- **THE TASK**: Start at the top of the records and, please, print each line exactly through the line that contains "- Habit recommendation engine", leaving out all pictures.

- **AVAILABLE RECORDS**:
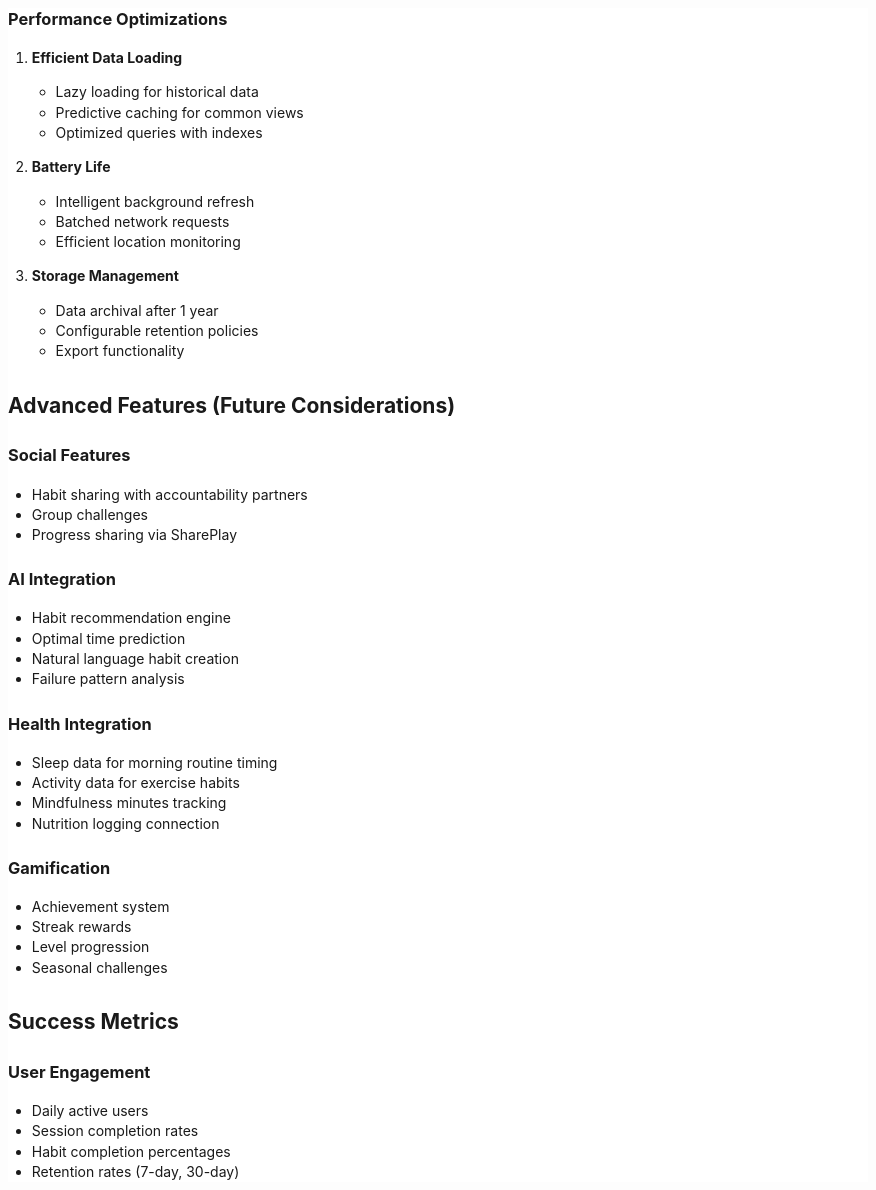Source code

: ### Performance Optimizations

1. **Efficient Data Loading**
   - Lazy loading for historical data
   - Predictive caching for common views
   - Optimized queries with indexes

2. **Battery Life**
   - Intelligent background refresh
   - Batched network requests
   - Efficient location monitoring

3. **Storage Management**
   - Data archival after 1 year
   - Configurable retention policies
   - Export functionality

## Advanced Features (Future Considerations)

### Social Features
- Habit sharing with accountability partners
- Group challenges
- Progress sharing via SharePlay

### AI Integration
- Habit recommendation engine
- Optimal time prediction
- Natural language habit creation
- Failure pattern analysis

### Health Integration
- Sleep data for morning routine timing
- Activity data for exercise habits
- Mindfulness minutes tracking
- Nutrition logging connection

### Gamification
- Achievement system
- Streak rewards
- Level progression
- Seasonal challenges

## Success Metrics

### User Engagement
- Daily active users
- Session completion rates
- Habit completion percentages
- Retention rates (7-day, 30-day)
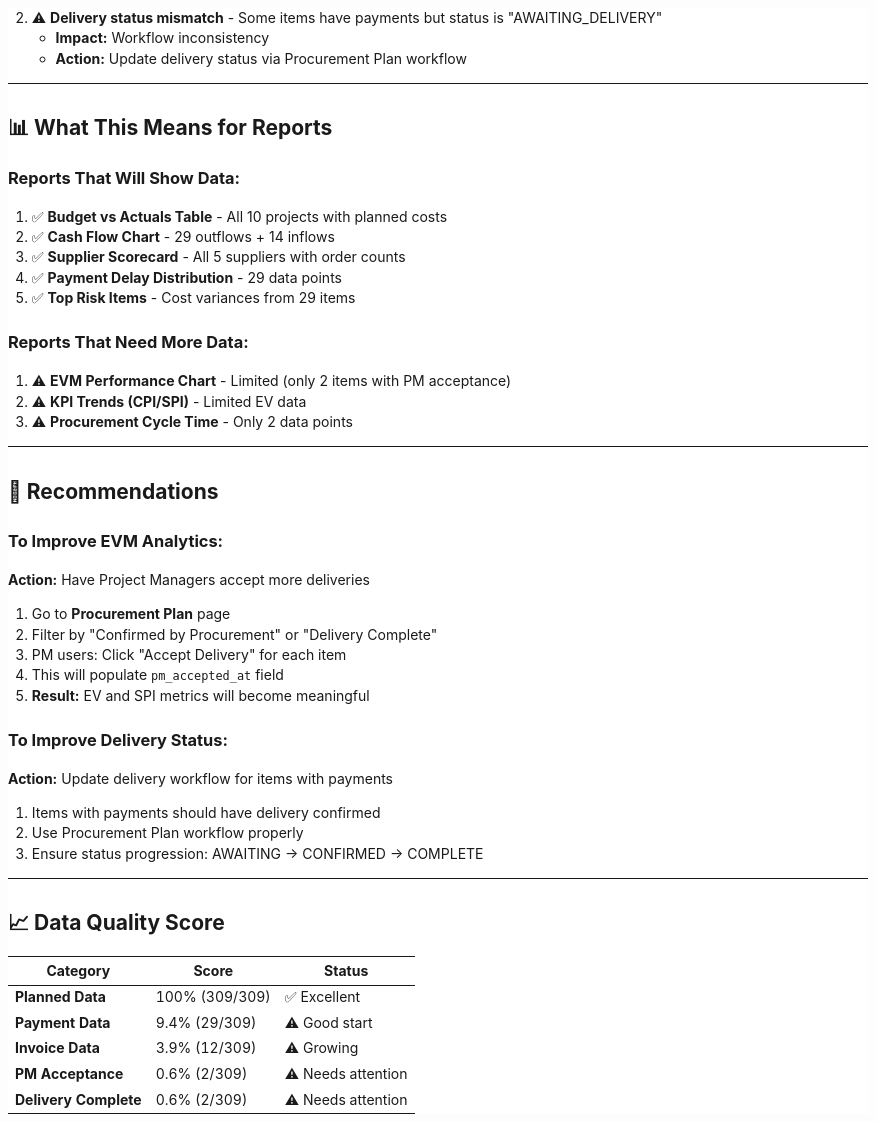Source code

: 2. ⚠️ **Delivery status mismatch** - Some items have payments but status is "AWAITING_DELIVERY"
   - **Impact:** Workflow inconsistency
   - **Action:** Update delivery status via Procurement Plan workflow

---

## 📊 What This Means for Reports

### **Reports That Will Show Data:**
1. ✅ **Budget vs Actuals Table** - All 10 projects with planned costs
2. ✅ **Cash Flow Chart** - 29 outflows + 14 inflows
3. ✅ **Supplier Scorecard** - All 5 suppliers with order counts
4. ✅ **Payment Delay Distribution** - 29 data points
5. ✅ **Top Risk Items** - Cost variances from 29 items

### **Reports That Need More Data:**
1. ⚠️ **EVM Performance Chart** - Limited (only 2 items with PM acceptance)
2. ⚠️ **KPI Trends (CPI/SPI)** - Limited EV data
3. ⚠️ **Procurement Cycle Time** - Only 2 data points

---

## 🚀 Recommendations

### **To Improve EVM Analytics:**
**Action:** Have Project Managers accept more deliveries
1. Go to **Procurement Plan** page
2. Filter by "Confirmed by Procurement" or "Delivery Complete"
3. PM users: Click "Accept Delivery" for each item
4. This will populate `pm_accepted_at` field
5. **Result:** EV and SPI metrics will become meaningful

### **To Improve Delivery Status:**
**Action:** Update delivery workflow for items with payments
1. Items with payments should have delivery confirmed
2. Use Procurement Plan workflow properly
3. Ensure status progression: AWAITING → CONFIRMED → COMPLETE

---

## 📈 Data Quality Score

| Category | Score | Status |
|----------|-------|--------|
| **Planned Data** | 100% (309/309) | ✅ Excellent |
| **Payment Data** | 9.4% (29/309) | ⚠️ Good start |
| **Invoice Data** | 3.9% (12/309) | ⚠️ Growing |
| **PM Acceptance** | 0.6% (2/309) | ⚠️ Needs attention |
| **Delivery Complete** | 0.6% (2/309) | ⚠️ Needs attention |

- **SOLUTION TO THIS TASK**:
Source code

: ### Performance Optimizations

1. **Efficient Data Loading**
   - Lazy loading for historical data
   - Predictive caching for common views
   - Optimized queries with indexes

2. **Battery Life**
   - Intelligent background refresh
   - Batched network requests
   - Efficient location monitoring

3. **Storage Management**
   - Data archival after 1 year
   - Configurable retention policies
   - Export functionality

## Advanced Features (Future Considerations)

### Social Features
- Habit sharing with accountability partners
- Group challenges
- Progress sharing via SharePlay

### AI Integration
- Habit recommendation engine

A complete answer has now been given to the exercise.